§ **INSTRUCTIONS FOR THE TASK**
Output the entries below so that they read exactly as they do now.

(Collected data entries)
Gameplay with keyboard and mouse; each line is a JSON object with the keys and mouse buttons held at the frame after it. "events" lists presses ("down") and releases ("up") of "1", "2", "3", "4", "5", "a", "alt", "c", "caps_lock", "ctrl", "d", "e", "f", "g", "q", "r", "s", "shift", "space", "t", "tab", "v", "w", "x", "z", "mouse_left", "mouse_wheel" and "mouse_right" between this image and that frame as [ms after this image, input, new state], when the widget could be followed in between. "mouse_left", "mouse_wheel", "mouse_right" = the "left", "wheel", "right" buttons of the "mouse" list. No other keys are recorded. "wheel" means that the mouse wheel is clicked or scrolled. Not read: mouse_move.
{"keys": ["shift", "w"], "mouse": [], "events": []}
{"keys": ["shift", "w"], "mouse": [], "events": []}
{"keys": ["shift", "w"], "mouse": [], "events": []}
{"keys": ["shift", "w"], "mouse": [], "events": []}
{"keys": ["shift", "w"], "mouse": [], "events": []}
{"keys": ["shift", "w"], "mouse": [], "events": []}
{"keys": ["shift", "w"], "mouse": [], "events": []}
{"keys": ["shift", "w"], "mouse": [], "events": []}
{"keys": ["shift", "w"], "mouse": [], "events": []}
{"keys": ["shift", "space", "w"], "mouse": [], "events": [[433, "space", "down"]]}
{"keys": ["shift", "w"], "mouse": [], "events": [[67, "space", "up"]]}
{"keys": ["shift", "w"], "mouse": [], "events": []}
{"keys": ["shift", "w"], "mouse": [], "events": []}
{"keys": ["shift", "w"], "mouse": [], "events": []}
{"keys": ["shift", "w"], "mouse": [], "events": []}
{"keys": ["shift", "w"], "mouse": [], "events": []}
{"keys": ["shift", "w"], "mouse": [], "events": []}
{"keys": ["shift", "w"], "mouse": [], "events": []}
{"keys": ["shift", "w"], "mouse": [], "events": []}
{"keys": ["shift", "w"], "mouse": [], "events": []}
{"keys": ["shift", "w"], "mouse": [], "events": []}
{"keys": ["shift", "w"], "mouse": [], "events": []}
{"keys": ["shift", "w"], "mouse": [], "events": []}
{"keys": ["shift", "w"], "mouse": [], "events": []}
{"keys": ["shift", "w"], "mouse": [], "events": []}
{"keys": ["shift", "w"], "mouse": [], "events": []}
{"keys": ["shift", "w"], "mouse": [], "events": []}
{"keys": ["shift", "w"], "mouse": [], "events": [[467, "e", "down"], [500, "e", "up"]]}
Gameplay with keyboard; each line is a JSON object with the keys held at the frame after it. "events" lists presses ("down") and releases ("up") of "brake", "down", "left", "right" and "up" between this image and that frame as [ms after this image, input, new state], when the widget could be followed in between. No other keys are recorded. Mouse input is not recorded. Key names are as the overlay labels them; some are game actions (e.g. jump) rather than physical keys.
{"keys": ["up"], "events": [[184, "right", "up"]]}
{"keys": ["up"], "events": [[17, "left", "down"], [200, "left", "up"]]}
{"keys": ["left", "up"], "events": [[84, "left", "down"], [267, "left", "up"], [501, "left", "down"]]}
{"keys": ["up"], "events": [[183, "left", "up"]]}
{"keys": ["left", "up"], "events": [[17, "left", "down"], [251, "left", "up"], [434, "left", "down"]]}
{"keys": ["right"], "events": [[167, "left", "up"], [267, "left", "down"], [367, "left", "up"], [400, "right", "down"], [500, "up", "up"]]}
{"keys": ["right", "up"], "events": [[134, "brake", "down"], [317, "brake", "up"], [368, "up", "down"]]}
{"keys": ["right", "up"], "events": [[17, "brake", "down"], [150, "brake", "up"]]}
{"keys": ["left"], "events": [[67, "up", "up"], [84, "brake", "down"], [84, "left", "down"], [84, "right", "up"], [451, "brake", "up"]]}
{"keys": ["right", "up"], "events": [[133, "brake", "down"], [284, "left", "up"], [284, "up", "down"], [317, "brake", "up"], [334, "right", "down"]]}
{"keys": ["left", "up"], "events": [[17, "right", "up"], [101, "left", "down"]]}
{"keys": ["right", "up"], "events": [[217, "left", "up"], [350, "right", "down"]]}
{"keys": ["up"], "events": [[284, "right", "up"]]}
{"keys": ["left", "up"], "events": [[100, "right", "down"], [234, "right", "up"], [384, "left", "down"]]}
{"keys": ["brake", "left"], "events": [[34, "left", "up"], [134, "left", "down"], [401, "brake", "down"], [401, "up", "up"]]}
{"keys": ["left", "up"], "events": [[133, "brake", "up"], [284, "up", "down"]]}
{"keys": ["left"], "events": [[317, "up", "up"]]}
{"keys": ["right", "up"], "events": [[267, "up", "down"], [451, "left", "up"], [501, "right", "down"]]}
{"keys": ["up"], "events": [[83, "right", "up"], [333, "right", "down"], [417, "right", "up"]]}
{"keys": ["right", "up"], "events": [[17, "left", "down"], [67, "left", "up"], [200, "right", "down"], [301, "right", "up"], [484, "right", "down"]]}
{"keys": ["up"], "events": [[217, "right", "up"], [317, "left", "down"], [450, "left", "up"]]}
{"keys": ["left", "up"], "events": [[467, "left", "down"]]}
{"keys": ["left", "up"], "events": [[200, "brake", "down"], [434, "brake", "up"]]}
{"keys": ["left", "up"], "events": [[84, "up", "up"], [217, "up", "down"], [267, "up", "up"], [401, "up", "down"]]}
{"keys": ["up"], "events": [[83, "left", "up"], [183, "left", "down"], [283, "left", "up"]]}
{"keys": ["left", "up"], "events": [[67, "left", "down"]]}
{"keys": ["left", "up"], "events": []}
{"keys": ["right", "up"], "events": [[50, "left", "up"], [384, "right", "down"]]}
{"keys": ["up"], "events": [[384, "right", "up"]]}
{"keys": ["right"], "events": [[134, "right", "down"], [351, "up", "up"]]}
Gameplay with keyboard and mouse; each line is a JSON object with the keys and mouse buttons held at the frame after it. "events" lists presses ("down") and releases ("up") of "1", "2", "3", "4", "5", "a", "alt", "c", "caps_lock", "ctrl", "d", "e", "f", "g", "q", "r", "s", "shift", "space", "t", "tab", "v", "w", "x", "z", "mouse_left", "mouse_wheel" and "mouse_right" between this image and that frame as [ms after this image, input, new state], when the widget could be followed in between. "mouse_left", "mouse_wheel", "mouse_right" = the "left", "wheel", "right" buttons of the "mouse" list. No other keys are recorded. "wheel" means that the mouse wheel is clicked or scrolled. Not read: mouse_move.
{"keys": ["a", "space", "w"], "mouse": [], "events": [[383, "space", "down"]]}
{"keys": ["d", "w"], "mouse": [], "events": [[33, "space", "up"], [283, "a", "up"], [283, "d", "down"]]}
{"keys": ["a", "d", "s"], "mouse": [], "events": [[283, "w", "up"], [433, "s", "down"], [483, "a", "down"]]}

§ **SOLVED EXERCISE**
Gameplay with keyboard and mouse; each line is a JSON object with the keys and mouse buttons held at the frame after it. "events" lists presses ("down") and releases ("up") of "1", "2", "3", "4", "5", "a", "alt", "c", "caps_lock", "ctrl", "d", "e", "f", "g", "q", "r", "s", "shift", "space", "t", "tab", "v", "w", "x", "z", "mouse_left", "mouse_wheel" and "mouse_right" between this image and that frame as [ms after this image, input, new state], when the widget could be followed in between. "mouse_left", "mouse_wheel", "mouse_right" = the "left", "wheel", "right" buttons of the "mouse" list. No other keys are recorded. "wheel" means that the mouse wheel is clicked or scrolled. Not read: mouse_move.
{"keys": ["shift", "w"], "mouse": [], "events": []}
{"keys": ["shift", "w"], "mouse": [], "events": []}
{"keys": ["shift", "w"], "mouse": [], "events": []}
{"keys": ["shift", "w"], "mouse": [], "events": []}
{"keys": ["shift", "w"], "mouse": [], "events": []}
{"keys": ["shift", "w"], "mouse": [], "events": []}
{"keys": ["shift", "w"], "mouse": [], "events": []}
{"keys": ["shift", "w"], "mouse": [], "events": []}
{"keys": ["shift", "w"], "mouse": [], "events": []}
{"keys": ["shift", "space", "w"], "mouse": [], "events": [[433, "space", "down"]]}
{"keys": ["shift", "w"], "mouse": [], "events": [[67, "space", "up"]]}
{"keys": ["shift", "w"], "mouse": [], "events": []}
{"keys": ["shift", "w"], "mouse": [], "events": []}
{"keys": ["shift", "w"], "mouse": [], "events": []}
{"keys": ["shift", "w"], "mouse": [], "events": []}
{"keys": ["shift", "w"], "mouse": [], "events": []}
{"keys": ["shift", "w"], "mouse": [], "events": []}
{"keys": ["shift", "w"], "mouse": [], "events": []}
{"keys": ["shift", "w"], "mouse": [], "events": []}
{"keys": ["shift", "w"], "mouse": [], "events": []}
{"keys": ["shift", "w"], "mouse": [], "events": []}
{"keys": ["shift", "w"], "mouse": [], "events": []}
{"keys": ["shift", "w"], "mouse": [], "events": []}
{"keys": ["shift", "w"], "mouse": [], "events": []}
{"keys": ["shift", "w"], "mouse": [], "events": []}
{"keys": ["shift", "w"], "mouse": [], "events": []}
{"keys": ["shift", "w"], "mouse": [], "events": []}
{"keys": ["shift", "w"], "mouse": [], "events": [[467, "e", "down"], [500, "e", "up"]]}
Gameplay with keyboard; each line is a JSON object with the keys held at the frame after it. "events" lists presses ("down") and releases ("up") of "brake", "down", "left", "right" and "up" between this image and that frame as [ms after this image, input, new state], when the widget could be followed in between. No other keys are recorded. Mouse input is not recorded. Key names are as the overlay labels them; some are game actions (e.g. jump) rather than physical keys.
{"keys": ["up"], "events": [[184, "right", "up"]]}
{"keys": ["up"], "events": [[17, "left", "down"], [200, "left", "up"]]}
{"keys": ["left", "up"], "events": [[84, "left", "down"], [267, "left", "up"], [501, "left", "down"]]}
{"keys": ["up"], "events": [[183, "left", "up"]]}
{"keys": ["left", "up"], "events": [[17, "left", "down"], [251, "left", "up"], [434, "left", "down"]]}
{"keys": ["right"], "events": [[167, "left", "up"], [267, "left", "down"], [367, "left", "up"], [400, "right", "down"], [500, "up", "up"]]}
{"keys": ["right", "up"], "events": [[134, "brake", "down"], [317, "brake", "up"], [368, "up", "down"]]}
{"keys": ["right", "up"], "events": [[17, "brake", "down"], [150, "brake", "up"]]}
{"keys": ["left"], "events": [[67, "up", "up"], [84, "brake", "down"], [84, "left", "down"], [84, "right", "up"], [451, "brake", "up"]]}
{"keys": ["right", "up"], "events": [[133, "brake", "down"], [284, "left", "up"], [284, "up", "down"], [317, "brake", "up"], [334, "right", "down"]]}
{"keys": ["left", "up"], "events": [[17, "right", "up"], [101, "left", "down"]]}
{"keys": ["right", "up"], "events": [[217, "left", "up"], [350, "right", "down"]]}
{"keys": ["up"], "events": [[284, "right", "up"]]}
{"keys": ["left", "up"], "events": [[100, "right", "down"], [234, "right", "up"], [384, "left", "down"]]}
{"keys": ["brake", "left"], "events": [[34, "left", "up"], [134, "left", "down"], [401, "brake", "down"], [401, "up", "up"]]}
{"keys": ["left", "up"], "events": [[133, "brake", "up"], [284, "up", "down"]]}
{"keys": ["left"], "events": [[317, "up", "up"]]}
{"keys": ["right", "up"], "events": [[267, "up", "down"], [451, "left", "up"], [501, "right", "down"]]}
{"keys": ["up"], "events": [[83, "right", "up"], [333, "right", "down"], [417, "right", "up"]]}
{"keys": ["right", "up"], "events": [[17, "left", "down"], [67, "left", "up"], [200, "right", "down"], [301, "right", "up"], [484, "right", "down"]]}
{"keys": ["up"], "events": [[217, "right", "up"], [317, "left", "down"], [450, "left", "up"]]}
{"keys": ["left", "up"], "events": [[467, "left", "down"]]}
{"keys": ["left", "up"], "events": [[200, "brake", "down"], [434, "brake", "up"]]}
{"keys": ["left", "up"], "events": [[84, "up", "up"], [217, "up", "down"], [267, "up", "up"], [401, "up", "down"]]}
{"keys": ["up"], "events": [[83, "left", "up"], [183, "left", "down"], [283, "left", "up"]]}
{"keys": ["left", "up"], "events": [[67, "left", "down"]]}
{"keys": ["left", "up"], "events": []}
{"keys": ["right", "up"], "events": [[50, "left", "up"], [384, "right", "down"]]}
{"keys": ["up"], "events": [[384, "right", "up"]]}
{"keys": ["right"], "events": [[134, "right", "down"], [351, "up", "up"]]}
Gameplay with keyboard and mouse; each line is a JSON object with the keys and mouse buttons held at the frame after it. "events" lists presses ("down") and releases ("up") of "1", "2", "3", "4", "5", "a", "alt", "c", "caps_lock", "ctrl", "d", "e", "f", "g", "q", "r", "s", "shift", "space", "t", "tab", "v", "w", "x", "z", "mouse_left", "mouse_wheel" and "mouse_right" between this image and that frame as [ms after this image, input, new state], when the widget could be followed in between. "mouse_left", "mouse_wheel", "mouse_right" = the "left", "wheel", "right" buttons of the "mouse" list. No other keys are recorded. "wheel" means that the mouse wheel is clicked or scrolled. Not read: mouse_move.
{"keys": ["a", "space", "w"], "mouse": [], "events": [[383, "space", "down"]]}
{"keys": ["d", "w"], "mouse": [], "events": [[33, "space", "up"], [283, "a", "up"], [283, "d", "down"]]}
{"keys": ["a", "d", "s"], "mouse": [], "events": [[283, "w", "up"], [433, "s", "down"], [483, "a", "down"]]}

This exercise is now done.